A new study has assessed the Wikipedia gender gap, and describes some of the issues for online safety including trolling and doxxing.
There is a lack of female and non-binary Wikipedia editors. A team from University of Washington assessed the issues surrounding the Wikipedia gender gap by interviewing 25 well-established editors and found that online safety was a common theme in their interviews.
Discussions included how the Wikipedia editors managed their safety conceptually and physically and how they acted on their understanding to create safe spaces both on and off Wikipedia.
Exploring the Wikipedia gender gap
The video shows some of the researchers and participants in the Wikipedia gender gap study.

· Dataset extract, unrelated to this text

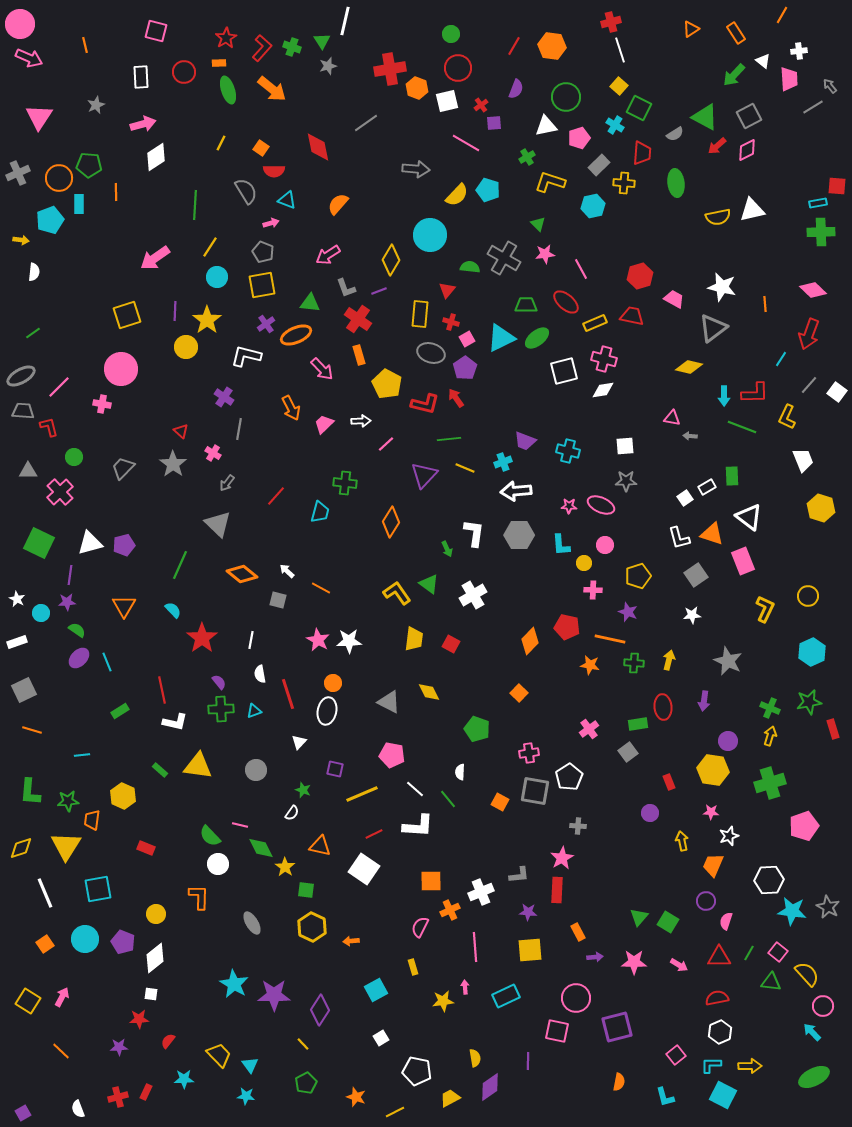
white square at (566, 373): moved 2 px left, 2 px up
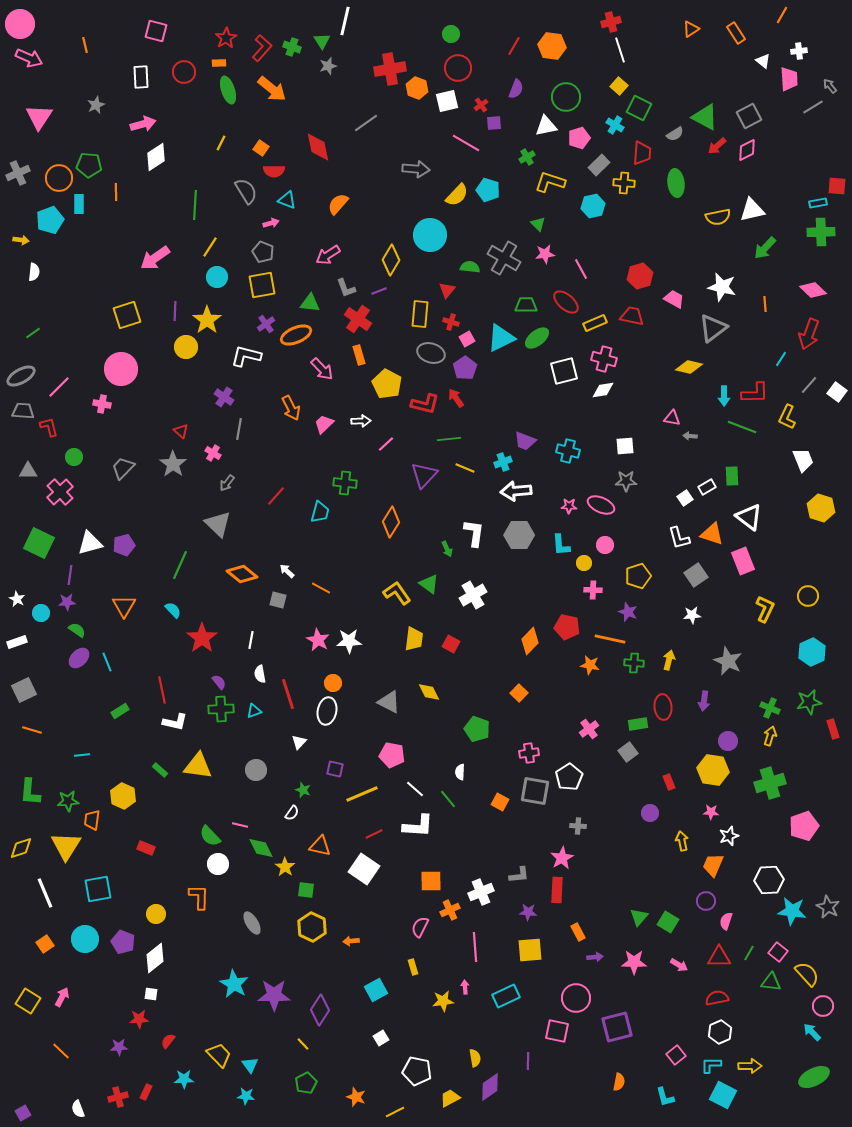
green arrow at (734, 75): moved 31 px right, 173 px down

Co-author Wanda Pratt, a professor in the UW’s Information School, commented: “People can get harassed when they’re editing content in Wikipedia. If you’re constantly getting negative feedback for doing something, how often are you going to do it?”
Doxxing and trolling online
The first author and doctoral student in the iSchool, Amanda Menking, explained: “In the data we collected, it goes beyond trolling. There’s doxxing, which is exposing people’s personal information and where to find them online or in physical space such as their address. Some of the women we talked to received death threats.”
Why Wikipedia should be representative
The authors suggest solutions for future online environments that encourage equity, inclusivity and safety for historically marginalized users.
The study authors suggested solutions for online environments which encourage online safety, equity and inclusivity for historically marginalised users. Menking added:”Wikipedia says it’s the sum of all human knowledge and it’s the encyclopedia anyone can edit. That is a pretty big claim. There’s also a responsibility to be held to those claims, that if you say you are the sum of all human knowledge then you need representative humans contributing that information.”